K Rd's Whammy Bar has hosted more than its share of full and sweaty nights over the last few years, a bit of communal congestion being something that regulars of this underground live music institution never seem to mind too much.
Finding Whammy's already small live room shrunken further by an extended stage and the pessimistic presence of crowd barriers for the international acts suggested things were going to get pretty uncomfortable, with enthusiasm running high after Melvins and High On Fire packed out the Kings Arms a week back and Kylesa turned up in town on the back of a bunch of hype.
Early respite was offered by the Wine Cellar where Wellington's Beastwars made full use of a living room-like space more used to hosting twee and folky carry on.
It may have been strange to watch their stoner metal leanings from a couch a metre away from the band, but it is easy to recommend seeing them next time they're in town.
Technically Whammy Bar gave fans a chance to see the internationals in a much more intimate space than they would normally get the chance to, but with sightlines the way they are in the basement fans had to rely on their ears.

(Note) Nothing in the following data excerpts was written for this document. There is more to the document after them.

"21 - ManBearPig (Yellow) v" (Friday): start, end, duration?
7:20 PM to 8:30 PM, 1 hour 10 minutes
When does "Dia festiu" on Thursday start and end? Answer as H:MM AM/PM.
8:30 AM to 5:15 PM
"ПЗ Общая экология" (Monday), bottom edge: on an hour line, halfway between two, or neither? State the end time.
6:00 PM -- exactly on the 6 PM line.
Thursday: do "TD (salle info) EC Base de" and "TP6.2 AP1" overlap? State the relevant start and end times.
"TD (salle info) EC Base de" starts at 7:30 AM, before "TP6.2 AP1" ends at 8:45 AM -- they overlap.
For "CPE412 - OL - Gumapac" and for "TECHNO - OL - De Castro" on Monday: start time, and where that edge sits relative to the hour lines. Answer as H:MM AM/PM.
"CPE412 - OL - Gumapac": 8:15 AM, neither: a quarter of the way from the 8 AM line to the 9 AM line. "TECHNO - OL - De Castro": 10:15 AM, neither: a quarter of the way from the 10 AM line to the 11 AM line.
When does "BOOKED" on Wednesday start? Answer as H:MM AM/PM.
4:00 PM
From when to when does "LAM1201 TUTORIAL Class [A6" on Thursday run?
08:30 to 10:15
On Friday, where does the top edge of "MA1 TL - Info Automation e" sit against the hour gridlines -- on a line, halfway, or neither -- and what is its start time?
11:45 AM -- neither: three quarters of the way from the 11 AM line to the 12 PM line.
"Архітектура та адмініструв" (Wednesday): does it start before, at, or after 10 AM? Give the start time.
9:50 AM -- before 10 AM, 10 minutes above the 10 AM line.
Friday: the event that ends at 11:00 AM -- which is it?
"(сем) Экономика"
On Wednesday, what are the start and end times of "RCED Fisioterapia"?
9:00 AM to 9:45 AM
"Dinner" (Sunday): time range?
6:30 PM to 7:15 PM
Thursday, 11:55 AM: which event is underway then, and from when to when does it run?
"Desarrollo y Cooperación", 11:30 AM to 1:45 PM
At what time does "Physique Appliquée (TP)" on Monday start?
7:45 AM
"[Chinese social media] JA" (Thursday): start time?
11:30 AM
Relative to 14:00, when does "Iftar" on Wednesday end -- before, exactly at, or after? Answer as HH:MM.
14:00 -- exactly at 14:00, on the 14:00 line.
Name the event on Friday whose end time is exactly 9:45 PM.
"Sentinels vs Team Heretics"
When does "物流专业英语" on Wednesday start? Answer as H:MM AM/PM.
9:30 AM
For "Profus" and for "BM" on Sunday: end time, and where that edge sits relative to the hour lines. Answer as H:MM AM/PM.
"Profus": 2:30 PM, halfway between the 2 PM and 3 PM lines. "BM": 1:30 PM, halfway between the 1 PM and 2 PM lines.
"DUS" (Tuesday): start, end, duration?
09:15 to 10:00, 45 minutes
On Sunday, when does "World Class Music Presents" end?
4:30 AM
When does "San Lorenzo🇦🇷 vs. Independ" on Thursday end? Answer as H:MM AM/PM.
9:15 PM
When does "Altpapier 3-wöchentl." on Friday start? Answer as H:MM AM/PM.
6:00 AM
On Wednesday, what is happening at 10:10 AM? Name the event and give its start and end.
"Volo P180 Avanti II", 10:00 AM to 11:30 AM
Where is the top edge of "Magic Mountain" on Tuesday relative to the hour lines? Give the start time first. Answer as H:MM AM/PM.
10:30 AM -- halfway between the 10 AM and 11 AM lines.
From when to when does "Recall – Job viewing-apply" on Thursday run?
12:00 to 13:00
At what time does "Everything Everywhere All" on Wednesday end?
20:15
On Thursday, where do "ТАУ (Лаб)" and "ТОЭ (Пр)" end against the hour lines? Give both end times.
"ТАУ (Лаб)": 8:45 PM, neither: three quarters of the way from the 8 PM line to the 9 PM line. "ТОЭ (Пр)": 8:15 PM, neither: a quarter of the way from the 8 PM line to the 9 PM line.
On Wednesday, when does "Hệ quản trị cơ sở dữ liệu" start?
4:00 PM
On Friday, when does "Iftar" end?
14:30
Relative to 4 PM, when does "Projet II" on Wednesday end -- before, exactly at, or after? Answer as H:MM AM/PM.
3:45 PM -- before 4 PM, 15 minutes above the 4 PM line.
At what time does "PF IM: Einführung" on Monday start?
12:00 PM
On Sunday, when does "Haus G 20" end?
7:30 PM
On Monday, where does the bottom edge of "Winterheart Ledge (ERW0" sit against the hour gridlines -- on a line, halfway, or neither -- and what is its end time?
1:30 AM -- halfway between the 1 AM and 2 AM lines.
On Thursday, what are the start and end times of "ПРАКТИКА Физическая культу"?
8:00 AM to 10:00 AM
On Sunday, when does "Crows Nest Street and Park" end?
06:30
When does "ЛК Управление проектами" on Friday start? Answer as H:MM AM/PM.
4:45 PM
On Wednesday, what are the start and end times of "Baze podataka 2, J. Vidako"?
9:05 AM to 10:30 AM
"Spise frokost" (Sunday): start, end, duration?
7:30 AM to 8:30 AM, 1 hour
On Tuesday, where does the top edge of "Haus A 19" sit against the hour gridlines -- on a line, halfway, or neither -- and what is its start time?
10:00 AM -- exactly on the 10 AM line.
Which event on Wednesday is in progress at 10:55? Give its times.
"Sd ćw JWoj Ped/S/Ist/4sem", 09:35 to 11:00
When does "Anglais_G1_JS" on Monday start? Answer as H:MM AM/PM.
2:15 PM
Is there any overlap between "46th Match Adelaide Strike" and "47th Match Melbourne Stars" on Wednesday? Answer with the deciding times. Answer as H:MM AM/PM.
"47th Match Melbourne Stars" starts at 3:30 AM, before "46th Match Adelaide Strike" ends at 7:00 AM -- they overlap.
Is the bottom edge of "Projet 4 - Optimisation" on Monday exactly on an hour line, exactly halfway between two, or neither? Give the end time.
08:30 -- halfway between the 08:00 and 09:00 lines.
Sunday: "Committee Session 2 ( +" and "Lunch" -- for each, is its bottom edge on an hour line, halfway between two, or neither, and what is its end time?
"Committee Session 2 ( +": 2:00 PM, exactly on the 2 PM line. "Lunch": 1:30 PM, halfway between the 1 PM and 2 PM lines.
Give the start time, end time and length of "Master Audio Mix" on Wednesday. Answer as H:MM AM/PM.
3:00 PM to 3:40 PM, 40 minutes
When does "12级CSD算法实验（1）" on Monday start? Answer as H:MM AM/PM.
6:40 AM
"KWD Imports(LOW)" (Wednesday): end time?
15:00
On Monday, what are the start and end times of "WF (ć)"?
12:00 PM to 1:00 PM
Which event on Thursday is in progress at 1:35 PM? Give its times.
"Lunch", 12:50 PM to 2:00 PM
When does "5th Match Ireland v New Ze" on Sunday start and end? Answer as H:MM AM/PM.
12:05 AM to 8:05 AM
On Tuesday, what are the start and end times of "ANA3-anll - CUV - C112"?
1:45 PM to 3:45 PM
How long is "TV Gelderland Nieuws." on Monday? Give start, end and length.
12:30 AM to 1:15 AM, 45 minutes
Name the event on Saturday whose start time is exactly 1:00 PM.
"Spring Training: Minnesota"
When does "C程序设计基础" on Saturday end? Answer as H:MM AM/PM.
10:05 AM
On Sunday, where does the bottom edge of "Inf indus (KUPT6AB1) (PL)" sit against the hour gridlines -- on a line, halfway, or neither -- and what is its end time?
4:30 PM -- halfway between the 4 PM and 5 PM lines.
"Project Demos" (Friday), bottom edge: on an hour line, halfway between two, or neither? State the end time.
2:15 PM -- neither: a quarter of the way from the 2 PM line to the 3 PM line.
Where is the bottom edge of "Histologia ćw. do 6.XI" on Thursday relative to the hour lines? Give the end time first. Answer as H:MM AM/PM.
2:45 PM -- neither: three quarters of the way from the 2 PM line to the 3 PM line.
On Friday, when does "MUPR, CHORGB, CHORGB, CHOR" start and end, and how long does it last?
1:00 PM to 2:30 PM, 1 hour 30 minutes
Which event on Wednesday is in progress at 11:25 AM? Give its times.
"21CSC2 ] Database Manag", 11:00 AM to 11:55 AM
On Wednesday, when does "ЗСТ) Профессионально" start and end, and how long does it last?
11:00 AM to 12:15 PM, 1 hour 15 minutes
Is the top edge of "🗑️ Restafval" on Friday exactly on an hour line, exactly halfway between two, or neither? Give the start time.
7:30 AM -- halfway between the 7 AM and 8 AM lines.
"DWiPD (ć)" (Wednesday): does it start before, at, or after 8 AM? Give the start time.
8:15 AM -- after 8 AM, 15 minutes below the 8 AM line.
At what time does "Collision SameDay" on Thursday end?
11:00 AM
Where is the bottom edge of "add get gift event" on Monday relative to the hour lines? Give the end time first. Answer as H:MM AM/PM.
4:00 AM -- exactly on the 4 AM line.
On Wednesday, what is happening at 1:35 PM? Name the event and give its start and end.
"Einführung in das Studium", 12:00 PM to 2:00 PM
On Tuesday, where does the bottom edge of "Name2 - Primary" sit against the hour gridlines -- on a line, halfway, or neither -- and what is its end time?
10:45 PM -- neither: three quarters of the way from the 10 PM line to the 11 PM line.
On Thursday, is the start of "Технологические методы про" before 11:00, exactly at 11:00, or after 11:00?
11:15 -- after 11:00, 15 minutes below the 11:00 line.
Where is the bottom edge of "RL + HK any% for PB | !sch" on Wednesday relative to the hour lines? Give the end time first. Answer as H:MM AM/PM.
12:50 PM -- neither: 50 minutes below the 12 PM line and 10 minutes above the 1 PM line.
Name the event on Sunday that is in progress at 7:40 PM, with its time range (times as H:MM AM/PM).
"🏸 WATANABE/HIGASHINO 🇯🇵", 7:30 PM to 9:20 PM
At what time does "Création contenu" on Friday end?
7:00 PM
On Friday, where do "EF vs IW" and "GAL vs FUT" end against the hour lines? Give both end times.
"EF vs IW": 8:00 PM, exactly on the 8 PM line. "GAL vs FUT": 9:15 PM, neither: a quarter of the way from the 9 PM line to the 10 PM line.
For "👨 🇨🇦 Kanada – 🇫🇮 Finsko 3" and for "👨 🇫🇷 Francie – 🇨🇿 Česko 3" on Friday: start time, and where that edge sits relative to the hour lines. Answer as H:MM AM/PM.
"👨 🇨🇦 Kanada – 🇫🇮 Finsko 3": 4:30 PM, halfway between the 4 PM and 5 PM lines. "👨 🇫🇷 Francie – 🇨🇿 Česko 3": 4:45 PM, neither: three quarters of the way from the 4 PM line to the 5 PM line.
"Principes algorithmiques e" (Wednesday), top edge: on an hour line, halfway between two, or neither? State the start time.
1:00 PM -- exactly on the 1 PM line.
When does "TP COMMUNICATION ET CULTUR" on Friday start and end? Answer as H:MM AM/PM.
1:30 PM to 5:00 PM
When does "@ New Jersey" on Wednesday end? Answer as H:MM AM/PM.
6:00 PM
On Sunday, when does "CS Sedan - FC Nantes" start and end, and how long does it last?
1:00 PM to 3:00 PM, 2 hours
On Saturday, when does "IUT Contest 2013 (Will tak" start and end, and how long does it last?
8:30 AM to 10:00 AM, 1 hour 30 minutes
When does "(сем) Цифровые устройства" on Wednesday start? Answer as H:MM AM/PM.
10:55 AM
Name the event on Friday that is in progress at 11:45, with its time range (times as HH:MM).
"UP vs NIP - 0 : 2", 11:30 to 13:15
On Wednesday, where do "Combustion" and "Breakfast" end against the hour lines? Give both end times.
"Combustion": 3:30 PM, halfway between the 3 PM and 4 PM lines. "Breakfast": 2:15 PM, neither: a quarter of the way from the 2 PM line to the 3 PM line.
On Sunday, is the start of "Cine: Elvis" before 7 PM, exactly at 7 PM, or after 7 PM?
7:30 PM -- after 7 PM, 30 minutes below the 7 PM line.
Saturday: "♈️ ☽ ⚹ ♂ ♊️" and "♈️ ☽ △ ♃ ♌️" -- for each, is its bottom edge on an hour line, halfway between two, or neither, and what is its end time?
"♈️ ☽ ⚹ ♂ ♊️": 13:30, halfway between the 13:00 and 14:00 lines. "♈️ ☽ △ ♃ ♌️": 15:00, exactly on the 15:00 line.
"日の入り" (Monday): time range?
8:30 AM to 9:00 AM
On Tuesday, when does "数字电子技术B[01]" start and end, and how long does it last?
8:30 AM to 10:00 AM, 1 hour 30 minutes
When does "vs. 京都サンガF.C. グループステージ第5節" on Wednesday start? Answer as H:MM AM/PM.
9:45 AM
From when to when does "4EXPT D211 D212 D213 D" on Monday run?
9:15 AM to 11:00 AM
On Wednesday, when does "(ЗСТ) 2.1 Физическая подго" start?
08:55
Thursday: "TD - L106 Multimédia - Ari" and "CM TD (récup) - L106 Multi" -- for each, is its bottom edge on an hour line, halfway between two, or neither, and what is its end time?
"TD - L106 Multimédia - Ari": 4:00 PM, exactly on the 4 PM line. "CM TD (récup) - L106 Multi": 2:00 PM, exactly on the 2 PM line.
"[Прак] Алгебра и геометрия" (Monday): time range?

Not such a good thing for Kylesa, who under-whelmed with a performance that was flat, a bit grumpy, and with a twin drummer schtick that came across as pointless (the less said of their unasked-for drum circle encore the better).
Melvins on the other hand delivered a devastating lesson in how to push the boundaries of a traditional rock n roll setup and justified every bit of drumkit littering the stage.
Compelling for their all-too-short performance they had jaws dropping, heads nodding and grins forming throughout the packed room.
They were the act most punters were for, and while a couple of crowd members were heard grumbling about the performance being a repeat of the Kings Arms show it was High On Fire who really copped it, left with a small crowd in what was by the that stage the early hours of the morning.
Not fazed, they pulled out a long set and by the time the show wrapped up Whammy had been on the receiving end of its most punishing onslaught for some time.